On what appears to be an increasingly inexorable path to his third Formula One championship, Max Verstappen is unlikely to be derailed by any significant obstacles. Undoubtedly, the annoyance of heavy rain at the Monaco Grand Prix brought out the world champion’s best, as he once again dominated on the streets of Monte Carlo to win a race that was rescued from its usual tedious procession by welcome late drama when the skies opened.
After Saturday’s gripping qualifying, a fearsome, thrilling, sudden-death shootout that was impossible to disregard, the race on the streets of the principality had every indication of delivering the usual line-eastern anticlimax for the majority of the afternoon. F1’s crown jewel was again a dusty, flawed, shabby paste traded in a pub’s back room. The danger, drama, and daunting challenge intensified as it rained.
However, in both scenarios, Verstappen was magnificent. After Verstappen led the first 50 circuits, Aston Martin’s Fernando Alonso and Alpine’s Esteban Ocon finished second and third. After leading into turn one, he was uncontested until the first pit stops.
However, when the rain began falling on the track on lap 51 and increased steadily in intensity, the race’s complexion changed.
Aston Martin made a mistake by dispatching Alonso into the pits for dry rather than intermediate tires during moments of high intensity, as Verstappen brushed the wall at Portiers on his way to take the wet rubber. The Spaniard’s chance of an early undercut on the intermediates and a victory were lost, as he had to follow him in again to do the same.
Several vehicles, including those driven by Carlos Sainz, George Russell, Lance Stroll, Kevin Magnussen, and Yuki Tsunoda, swerved and slid through the streets around them, demonstrating how difficult the conditions were.
With Lewis Hamilton and Russell finishing fourth and fifth in their newly upgraded Mercedes, they made the most of the changing conditions, certainly in terms of the team making the right call on pitting for wet tires, but Hamilton emphasized how treacherous the track had been, particularly in the opening moments as it transitioned from dry to wet.

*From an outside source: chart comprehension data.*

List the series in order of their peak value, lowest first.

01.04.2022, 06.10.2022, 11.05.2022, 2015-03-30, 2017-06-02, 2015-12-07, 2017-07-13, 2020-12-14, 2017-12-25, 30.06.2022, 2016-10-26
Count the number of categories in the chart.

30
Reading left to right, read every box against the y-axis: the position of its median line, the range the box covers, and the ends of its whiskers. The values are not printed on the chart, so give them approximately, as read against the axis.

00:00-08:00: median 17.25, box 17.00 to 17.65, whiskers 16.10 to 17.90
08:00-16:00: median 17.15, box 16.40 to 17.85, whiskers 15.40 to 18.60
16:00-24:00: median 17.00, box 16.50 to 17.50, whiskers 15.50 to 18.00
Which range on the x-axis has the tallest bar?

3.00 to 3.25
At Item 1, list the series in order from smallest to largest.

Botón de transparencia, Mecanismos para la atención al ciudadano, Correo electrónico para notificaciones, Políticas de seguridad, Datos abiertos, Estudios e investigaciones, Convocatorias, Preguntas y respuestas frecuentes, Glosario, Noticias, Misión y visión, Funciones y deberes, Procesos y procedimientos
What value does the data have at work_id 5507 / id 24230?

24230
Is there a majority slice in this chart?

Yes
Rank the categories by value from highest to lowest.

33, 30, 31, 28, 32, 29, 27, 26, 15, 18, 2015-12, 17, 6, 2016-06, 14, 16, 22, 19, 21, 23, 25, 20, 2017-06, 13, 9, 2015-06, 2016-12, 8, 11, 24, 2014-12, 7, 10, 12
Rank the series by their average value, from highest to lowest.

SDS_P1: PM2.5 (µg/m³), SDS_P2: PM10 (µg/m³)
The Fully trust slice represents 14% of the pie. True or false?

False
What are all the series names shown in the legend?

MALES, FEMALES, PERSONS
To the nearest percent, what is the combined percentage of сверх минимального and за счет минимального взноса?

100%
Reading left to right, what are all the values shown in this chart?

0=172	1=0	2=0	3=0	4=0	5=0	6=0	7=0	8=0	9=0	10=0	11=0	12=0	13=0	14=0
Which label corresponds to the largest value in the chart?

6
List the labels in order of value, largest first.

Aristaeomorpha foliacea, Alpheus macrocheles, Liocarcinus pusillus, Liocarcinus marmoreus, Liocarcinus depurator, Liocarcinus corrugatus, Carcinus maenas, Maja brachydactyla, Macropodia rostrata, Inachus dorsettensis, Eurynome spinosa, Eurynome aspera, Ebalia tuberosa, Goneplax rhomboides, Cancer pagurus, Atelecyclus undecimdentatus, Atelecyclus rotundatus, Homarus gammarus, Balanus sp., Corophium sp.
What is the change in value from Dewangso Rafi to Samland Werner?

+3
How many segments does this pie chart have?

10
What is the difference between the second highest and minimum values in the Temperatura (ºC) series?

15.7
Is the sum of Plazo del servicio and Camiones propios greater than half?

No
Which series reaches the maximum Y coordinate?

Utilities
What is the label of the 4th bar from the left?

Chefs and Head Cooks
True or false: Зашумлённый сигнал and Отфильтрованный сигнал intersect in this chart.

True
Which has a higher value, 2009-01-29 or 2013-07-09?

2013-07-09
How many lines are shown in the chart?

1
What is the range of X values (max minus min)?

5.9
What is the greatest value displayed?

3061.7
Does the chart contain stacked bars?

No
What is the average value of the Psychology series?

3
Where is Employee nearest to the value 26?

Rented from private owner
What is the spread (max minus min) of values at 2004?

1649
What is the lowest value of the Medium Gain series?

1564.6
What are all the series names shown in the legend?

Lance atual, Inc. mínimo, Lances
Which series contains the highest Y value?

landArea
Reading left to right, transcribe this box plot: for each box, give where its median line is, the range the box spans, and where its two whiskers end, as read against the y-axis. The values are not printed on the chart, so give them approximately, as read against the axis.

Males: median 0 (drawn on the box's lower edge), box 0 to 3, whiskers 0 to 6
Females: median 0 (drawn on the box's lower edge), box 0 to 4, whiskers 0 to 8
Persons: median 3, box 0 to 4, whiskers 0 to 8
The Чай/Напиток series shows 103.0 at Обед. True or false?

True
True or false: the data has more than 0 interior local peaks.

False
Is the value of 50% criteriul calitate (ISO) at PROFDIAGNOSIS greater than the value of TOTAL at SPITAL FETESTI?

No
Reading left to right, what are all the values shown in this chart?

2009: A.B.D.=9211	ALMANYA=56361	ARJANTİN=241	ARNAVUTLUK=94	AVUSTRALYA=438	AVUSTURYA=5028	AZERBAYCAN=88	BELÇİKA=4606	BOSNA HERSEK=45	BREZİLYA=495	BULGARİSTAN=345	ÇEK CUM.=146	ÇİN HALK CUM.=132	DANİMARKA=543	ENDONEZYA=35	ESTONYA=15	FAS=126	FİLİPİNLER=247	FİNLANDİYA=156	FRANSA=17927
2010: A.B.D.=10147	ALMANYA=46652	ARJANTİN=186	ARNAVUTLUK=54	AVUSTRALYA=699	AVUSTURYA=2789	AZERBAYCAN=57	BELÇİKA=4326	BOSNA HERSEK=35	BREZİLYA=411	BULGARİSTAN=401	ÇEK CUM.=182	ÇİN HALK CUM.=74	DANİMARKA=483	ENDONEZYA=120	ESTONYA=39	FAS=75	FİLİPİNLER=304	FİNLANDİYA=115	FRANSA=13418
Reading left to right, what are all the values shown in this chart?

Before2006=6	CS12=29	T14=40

“It was very, very bad,” he stated.
“There’s no way to convey how difficult it was for me. I couldn’t get the Intermediate tires warm enough, so I had to tiptoe. When my tires failed to function, I felt as if I were on the ice, as I was extremely restless.
After Verstappen, Alonso, and Ocon were on the right tyres, he controlled the wreckage in his wake.
Verstappen summed up the dilemma he had encountered. “When you’re that far in the lead, you don’t want to push too hard, but you also don’t want to lose too much time,” he explained. Therefore, it is quite challenging in this scenario, and I have hit the walls several times. It was extremely challenging out there, but such is life in Monaco.”
His team’s principal was anxious that the track had again shown it needed to be changed before the rain. Christian Horner stated, “Monaco is here because of its history and uniqueness. However, the issue now is that automobiles are so large. All venues must evolve, and if there was just one location where you could create an opportunity for an overtake, that would be sufficient.”
Despite the late-race drama, it was the Dutchman who had a firm grasp on the race and the championship.
Red Bull was least expected to like this course, which excels in medium- and high-speed bends and straights. Their continued edge over Monaco’s high-downforce, high-ride-height cars is worrisome for the rest of the season. They remain undefeated in 2023 and have once again demonstrated that they are capable of a perfect season.
Verstappen effortlessly sashayed his car through the streets on the slippery surface as the numbers danced. This was his 39th career victory, and with teammate Sergio Pérez finishing 16th after crashing during qualifying and starting from the rear of the grid, Verstappen now leads Pérez by 39 points in the world championship after just six races. He is now Red Bull’s most successful driver, surpassing Sebastian Vettel’s 38 victories for the team. But it was impossible not to perceive that he had much higher goals in mind.
“If you’ve had a good car for a while, you can surpass these figures,” he said. “I never expected to be in this position in my career. And winning this race is better than I could have ever imagined.”
He easily won the championship with four races left last year with a similar margin. Wet or dry, street circuit or high-speed autodrome, it is evident that he will be a formidable opponent this season.
Charles Leclerc and Carlos Sainz finished sixth and eighth for Ferrari, Pierre Gasly finished seventh for Alpine, and Lando Norris and Oscar Piastri finished ninth and tenth for McLaren.